Provided data →
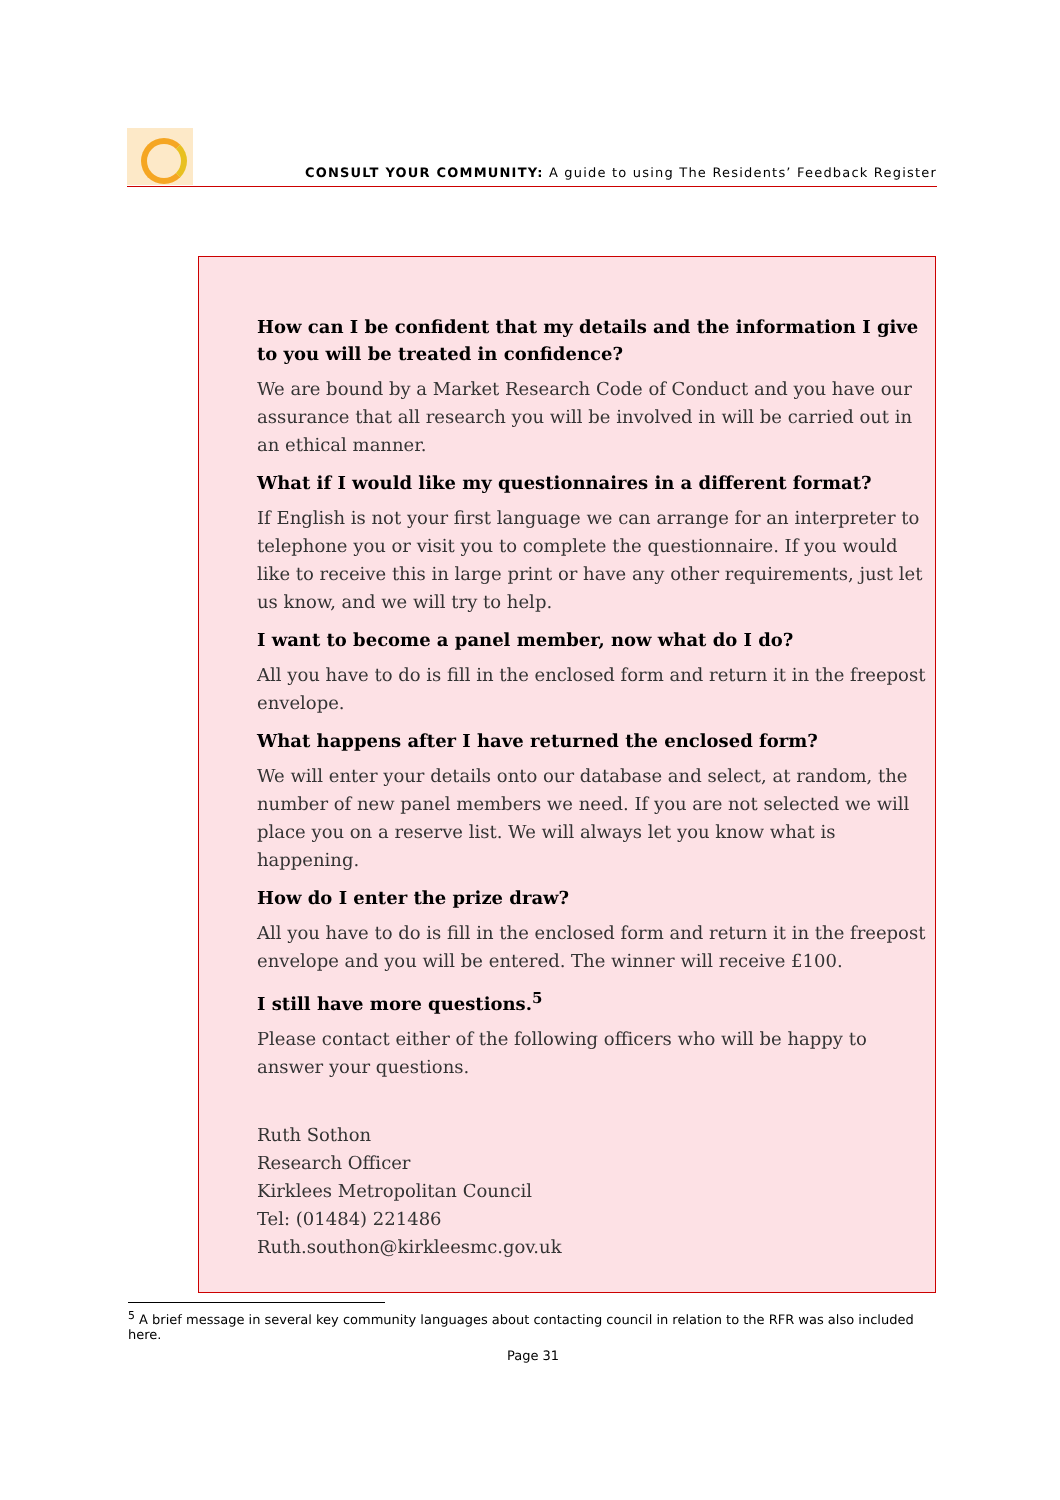CONSULT YOUR COMMUNITY: A guide to using The Residents’ Feedback Register
How can I be confident that my details and the information I give to you will be treated in confidence?
We are bound by a Market Research Code of Conduct and you have our assurance that all research you will be involved in will be carried out in an ethical manner.
What if I would like my questionnaires in a different format?
If English is not your first language we can arrange for an interpreter to telephone you or visit you to complete the questionnaire. If you would like to receive this in large print or have any other requirements, just let us know, and we will try to help.
I want to become a panel member, now what do I do?
All you have to do is fill in the enclosed form and return it in the freepost envelope.
What happens after I have returned the enclosed form?
We will enter your details onto our database and select, at random, the number of new panel members we need. If you are not selected we will place you on a reserve list. We will always let you know what is happening.
How do I enter the prize draw?
All you have to do is fill in the enclosed form and return it in the freepost envelope and you will be entered. The winner will receive £100.
I still have more questions.<sup>5</sup>
Please contact either of the following officers who will be happy to answer your questions.
Ruth Sothon
Research Officer
Kirklees Metropolitan Council
Tel: (01484) 221486
Ruth.southon@kirkleesmc.gov.uk
<sup>5</sup> A brief message in several key community languages about contacting council in relation to the RFR was also included here.
Page 31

Task → All lines from the listing above that include "questions" should be shown.

Answer box →
I still have more questions.<sup>5</sup>
Please contact either of the following officers who will be happy to answer your questions.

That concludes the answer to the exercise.